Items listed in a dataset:
————

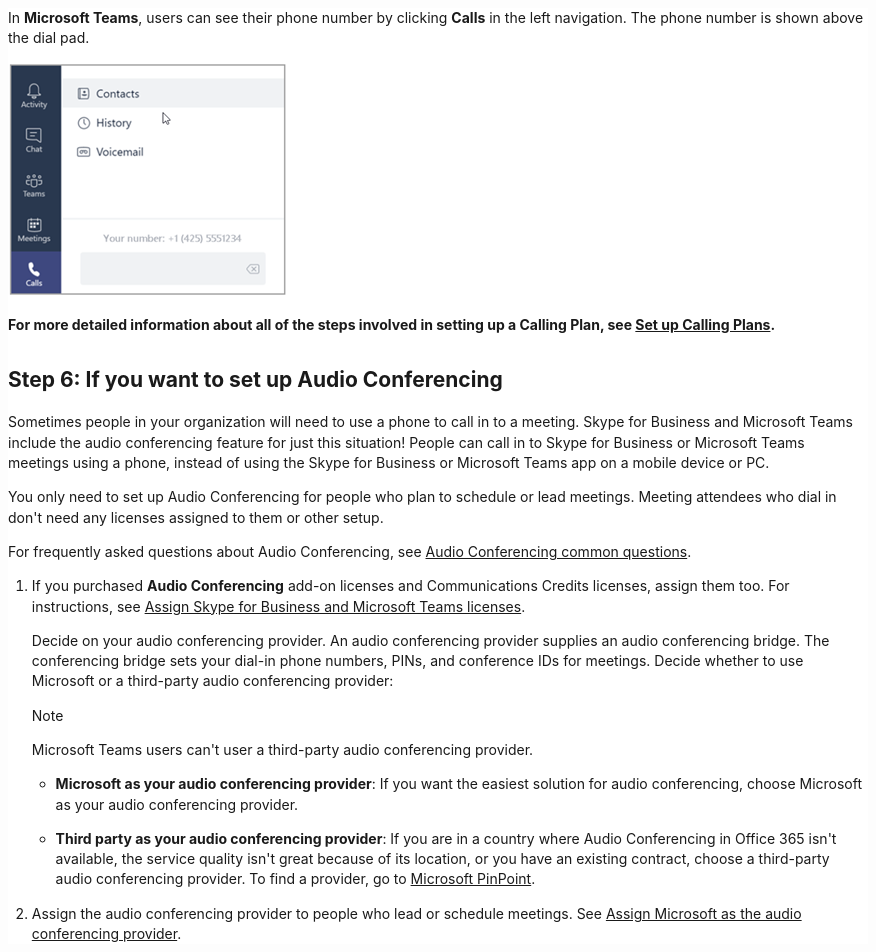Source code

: In **Microsoft Teams**, users can see their phone number by clicking **Calls** in the left navigation. The phone number is shown above the dial pad.

![A user can see their number in Microsoft Teams by clicking Calls in the left navigation.](../images/teams-phone-number.png)

**For more detailed information about all of the steps involved in setting up a Calling Plan, see [Set up Calling Plans](../what-are-calling-plans-in-office-365/set-up-calling-plans.md).**


## Step 6: If you want to set up Audio Conferencing

Sometimes people in your organization will need to use a phone to call in to a meeting. Skype for Business and Microsoft Teams include the audio conferencing feature for just this situation! People can call in to Skype for Business or Microsoft Teams meetings using a phone, instead of using the Skype for Business or Microsoft Teams app on a mobile device or PC. 
  
You only need to set up Audio Conferencing for people who plan to schedule or lead meetings. Meeting attendees who dial in don't need any licenses assigned to them or other setup.
  
For frequently asked questions about Audio Conferencing, see [Audio Conferencing common questions](../audio-conferencing-in-office-365/audio-conferencing-common-questions.md).
    
1. If you purchased **Audio Conferencing** add-on licenses and Communications Credits licenses, assign them too. For instructions, see [Assign Skype for Business and Microsoft Teams licenses](../skype-for-business-and-microsoft-teams-add-on-licensing/assign-skype-for-business-and-microsoft-teams-licenses.md).

    Decide on your audio conferencing provider. An audio conferencing provider supplies an audio conferencing bridge. The conferencing bridge sets your dial-in phone numbers, PINs, and conference IDs for meetings. Decide whether to use Microsoft or a third-party audio conferencing provider: 

    > [!NOTE]
    > Microsoft Teams users can't user a third-party audio conferencing provider. 
  
    - **Microsoft as your audio conferencing provider**: If you want the easiest solution for audio conferencing, choose Microsoft as your audio conferencing provider.
    
    - **Third party as your audio conferencing provider**: If you are in a country where Audio Conferencing in Office 365 isn't available, the service quality isn't great because of its location, or you have an existing contract, choose a third-party audio conferencing provider. To find a provider, go to [Microsoft PinPoint](http://go.microsoft.com/fwlink/?LinkId=797530).
 
2. Assign the audio conferencing provider to people who lead or schedule meetings. See [Assign Microsoft as the audio conferencing provider](../audio-conferencing-in-office-365/assign-microsoft-as-the-audio-conferencing-provider.md).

————

• [Work required]
Please reproduce the lines from the line with "Decide on your" to the line with "user a third-party audio conferencing provider.", both ends included, exactly as they appear above.

• [Response area]
    Decide on your audio conferencing provider. An audio conferencing provider supplies an audio conferencing bridge. The conferencing bridge sets your dial-in phone numbers, PINs, and conference IDs for meetings. Decide whether to use Microsoft or a third-party audio conferencing provider: 

    > [!NOTE]
    > Microsoft Teams users can't user a third-party audio conferencing provider. 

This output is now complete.